Bias is the error that arises from oversimplified assumptions, and variance is the error that arises from excessive sensitivity to the training data. The bias-variance trade-off is about finding the right level of complexity for a model. Models with high bias may underfit the data, while models with high variance may overfit the data. Ideally, we want to minimize both bias and variance to achieve good generalization. Techniques like regularization and ensemble methods can assist in achieving this balance.

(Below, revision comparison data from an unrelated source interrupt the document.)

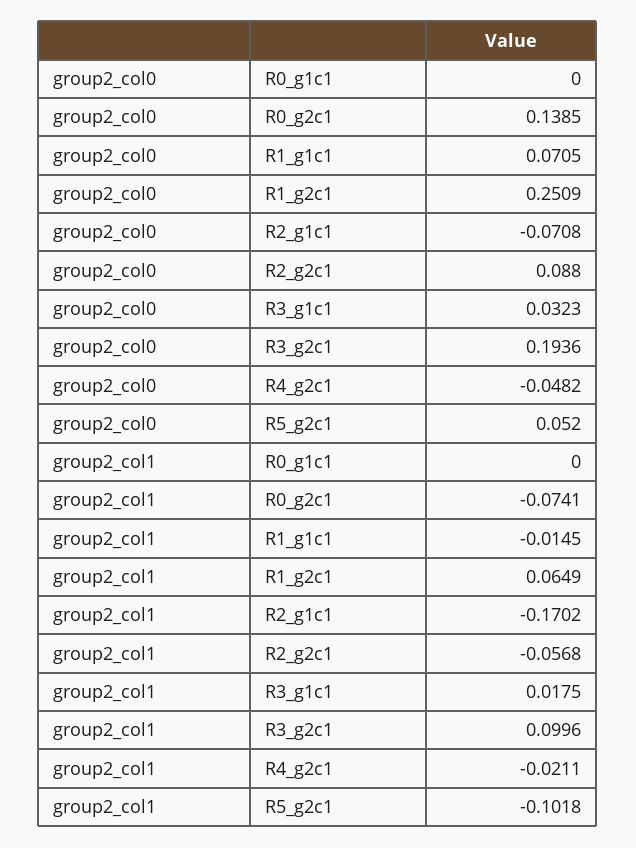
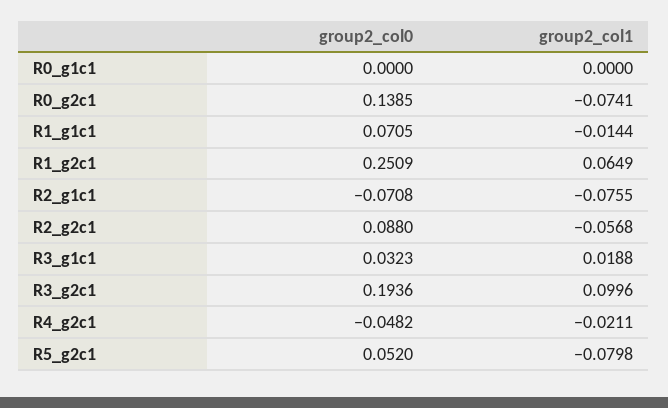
  {
    "group2_col0": {
      "R0_g1c1": 0,
      "R0_g2c1": 0.1385,
      "R1_g1c1": 0.0705,
      "R1_g2c1": 0.2509,
      "R2_g1c1": -0.0708,
      "R2_g2c1": 0.088,
      "R3_g1c1": 0.0323,
      "R3_g2c1": 0.1936,
      "R4_g2c1": -0.0482,
      "R5_g2c1": 0.052
    },
    "group2_col1": {
      "R0_g1c1": 0,
      "R0_g2c1": -0.0741,
-     "R1_g1c1": -0.0145,
+     "R1_g1c1": -0.0144,
      "R1_g2c1": 0.0649,
-     "R2_g1c1": -0.1702,
+     "R2_g1c1": -0.0755,
      "R2_g2c1": -0.0568,
-     "R3_g1c1": 0.0175,
+     "R3_g1c1": 0.0188,
      "R3_g2c1": 0.0996,
      "R4_g2c1": -0.0211,
-     "R5_g2c1": -0.1018
+     "R5_g2c1": -0.0798
    }
  }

To elaborate further, let's consider an example of a polynomial regression model. A low-degree polynomial (low complexity) will have high bias and low variance; it will tend to underfit the data. On the other hand, a high-degree polynomial (high complexity) will have low bias but high variance, leading to overfitting. The challenge lies in finding the optimal degree of the polynomial that minimizes both bias and variance. This can be achieved through techniques like cross-validation, regularization, or ensemble methods.

Bias refers to the error introduced by approximating a real-world problem with a simplified model, while variance refers to the model's sensitivity to fluctuations in the training data. The trade-off between bias and variance is crucial because reducing one often leads to an increase in the other. High bias can result in underfitting, where the model oversimplifies the problem, while high variance can lead to overfitting, where the model becomes too specific to the training data and fails to generalize well to new data. Striking the right balance between bias and variance is important to achieve optimal model performance.

In the bias-variance trade-off, bias refers to the assumptions made by the model, and variance refers to the model's sensitivity to changes in the training data. In simpler terms, bias is the error from erroneous or overly simplistic assumptions, while variance is the error from sensitivity to small fluctuations in the training set. High bias models are usually too simple, and high variance models are overly complex. To strike a good balance, it's important to choose a model that fits the data well without overfitting. Techniques like cross-validation and model selection can help in achieving the right trade-off.